◆ YOUR ASSIGNMENT ◆
Output the entries that follow, word for word.
[Opening EXERCISE INPUT section]
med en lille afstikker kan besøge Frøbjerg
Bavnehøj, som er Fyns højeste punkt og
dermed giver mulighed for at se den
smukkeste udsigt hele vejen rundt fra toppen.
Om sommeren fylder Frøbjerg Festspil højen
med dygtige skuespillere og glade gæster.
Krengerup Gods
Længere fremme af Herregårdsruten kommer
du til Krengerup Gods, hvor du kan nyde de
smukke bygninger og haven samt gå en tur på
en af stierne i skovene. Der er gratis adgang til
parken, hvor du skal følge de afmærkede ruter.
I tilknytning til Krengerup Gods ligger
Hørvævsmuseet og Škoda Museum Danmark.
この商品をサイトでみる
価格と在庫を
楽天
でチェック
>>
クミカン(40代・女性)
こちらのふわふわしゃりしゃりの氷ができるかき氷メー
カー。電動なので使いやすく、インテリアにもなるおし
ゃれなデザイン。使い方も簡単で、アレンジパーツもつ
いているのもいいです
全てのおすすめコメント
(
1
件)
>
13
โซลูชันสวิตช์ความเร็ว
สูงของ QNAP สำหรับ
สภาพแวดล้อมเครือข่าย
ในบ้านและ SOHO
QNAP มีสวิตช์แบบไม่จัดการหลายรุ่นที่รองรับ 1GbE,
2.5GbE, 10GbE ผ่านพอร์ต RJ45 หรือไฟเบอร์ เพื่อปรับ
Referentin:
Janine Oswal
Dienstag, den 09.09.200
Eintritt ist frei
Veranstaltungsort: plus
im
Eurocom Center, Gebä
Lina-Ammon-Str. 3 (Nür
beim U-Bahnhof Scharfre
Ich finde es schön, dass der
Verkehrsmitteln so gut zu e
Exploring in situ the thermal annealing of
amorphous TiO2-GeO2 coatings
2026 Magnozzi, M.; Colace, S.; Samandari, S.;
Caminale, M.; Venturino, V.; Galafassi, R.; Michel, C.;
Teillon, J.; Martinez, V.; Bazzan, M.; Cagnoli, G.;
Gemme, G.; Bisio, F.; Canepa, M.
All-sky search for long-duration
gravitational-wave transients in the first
[Closing EXERCISE INPUT section]
◆ EXERCISE SOLUTION ◆
med en lille afstikker kan besøge Frøbjerg
Bavnehøj, som er Fyns højeste punkt og
dermed giver mulighed for at se den
smukkeste udsigt hele vejen rundt fra toppen.
Om sommeren fylder Frøbjerg Festspil højen
med dygtige skuespillere og glade gæster.
Krengerup Gods
Længere fremme af Herregårdsruten kommer
du til Krengerup Gods, hvor du kan nyde de
smukke bygninger og haven samt gå en tur på
en af stierne i skovene. Der er gratis adgang til
parken, hvor du skal følge de afmærkede ruter.
I tilknytning til Krengerup Gods ligger
Hørvævsmuseet og Škoda Museum Danmark.
この商品をサイトでみる
価格と在庫を
楽天
でチェック
>>
クミカン(40代・女性)
こちらのふわふわしゃりしゃりの氷ができるかき氷メー
カー。電動なので使いやすく、インテリアにもなるおし
ゃれなデザイン。使い方も簡単で、アレンジパーツもつ
いているのもいいです
全てのおすすめコメント
(
1
件)
>
13
โซลูชันสวิตช์ความเร็ว
สูงของ QNAP สำหรับ
สภาพแวดล้อมเครือข่าย
ในบ้านและ SOHO
QNAP มีสวิตช์แบบไม่จัดการหลายรุ่นที่รองรับ 1GbE,
2.5GbE, 10GbE ผ่านพอร์ต RJ45 หรือไฟเบอร์ เพื่อปรับ
Referentin:
Janine Oswal
Dienstag, den 09.09.200
Eintritt ist frei
Veranstaltungsort: plus
im
Eurocom Center, Gebä
Lina-Ammon-Str. 3 (Nür
beim U-Bahnhof Scharfre
Ich finde es schön, dass der
Verkehrsmitteln so gut zu e
Exploring in situ the thermal annealing of
amorphous TiO2-GeO2 coatings
2026 Magnozzi, M.; Colace, S.; Samandari, S.;
Caminale, M.; Venturino, V.; Galafassi, R.; Michel, C.;
Teillon, J.; Martinez, V.; Bazzan, M.; Cagnoli, G.;
Gemme, G.; Bisio, F.; Canepa, M.
All-sky search for long-duration
gravitational-wave transients in the first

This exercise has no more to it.